Contracts in Chicago and San Francisco expired in Au­gust 2009, in Los Angeles in November 2009 and in Hono­lulu in June 2010, but -- although Hyatt has offered the same wage and benefits package that union leaders have accepted recently from Hilton, Starwood and InterContinental -- the two sides remain at odds.

The union wants two concessions that the other hotel companies already have addressed, said Annemarie Strassel, spokesperson for Unite Here. Citing a 2010 study by the American Journal of Industrial Medicine that found Hyatt workers to have the highest rate of injury, as well as an incident in 2009 when three Hyatt hotels in Boston replaced their housekeeping staffs with temporary workers, Strassel said, "Workers are seeking a deal that insures them better working conditions and better job protection."

Unite Here also is seeking a clause that would give Hyatt workers the right to boycott, picket and take other actions to support Hyatt workers elsewhere. "We have not asked this of other hotel companies, but because Hyatt has been the worst employer that we've faced, our workers are looking to be stronger in future fights," said Strassel.

According to Hyatt, Unite Here is making false accusations. "The health and well-being of our associates is one of our top priorities, and we want to set the record straight," Robb Webb, chief human resources officer for the hotel company, told M&C. "We are proud of Hyatt's outstanding safety record.
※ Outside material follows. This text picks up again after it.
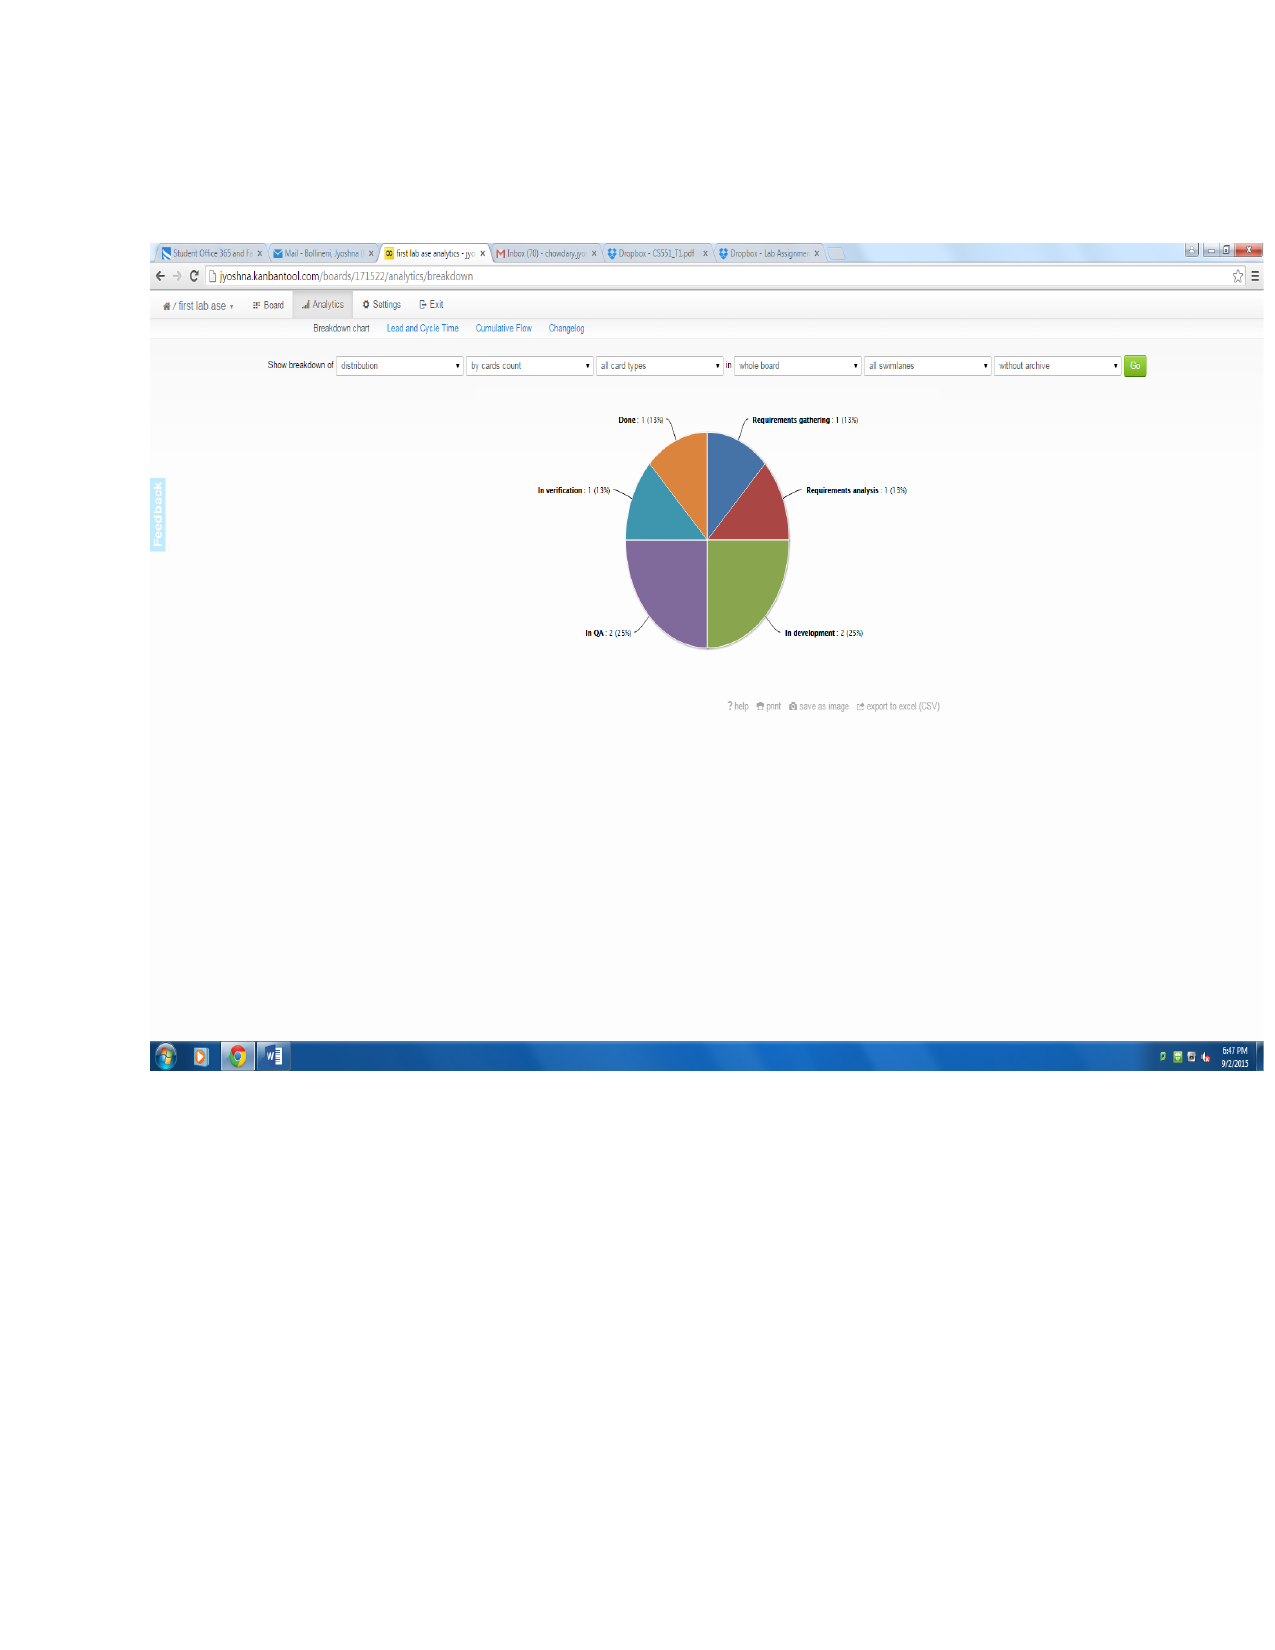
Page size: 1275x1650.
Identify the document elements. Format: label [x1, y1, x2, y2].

We have come to expect a certain level of rhetoric and gamesmanship from Unite Here whenever we are involved with their leadership in contract negotiations. But this dishonest attempt to misrepresent the work environment in our properties is well over the line."   

Meanwhile, Don Welsh, president and CEO of the Chicago Convention and Tourism Bureau, condemned Unite Here's actions. "It's astounding that the leadership of Unite Here continues to engage in such counterproductive activity. Chicago's unemployment rate is hovering at 10.5 percent -- well above the national unemployment rate of 9.1 percent," he said. "Unite Here needs to get its priorities in order. No one is winning this dispute."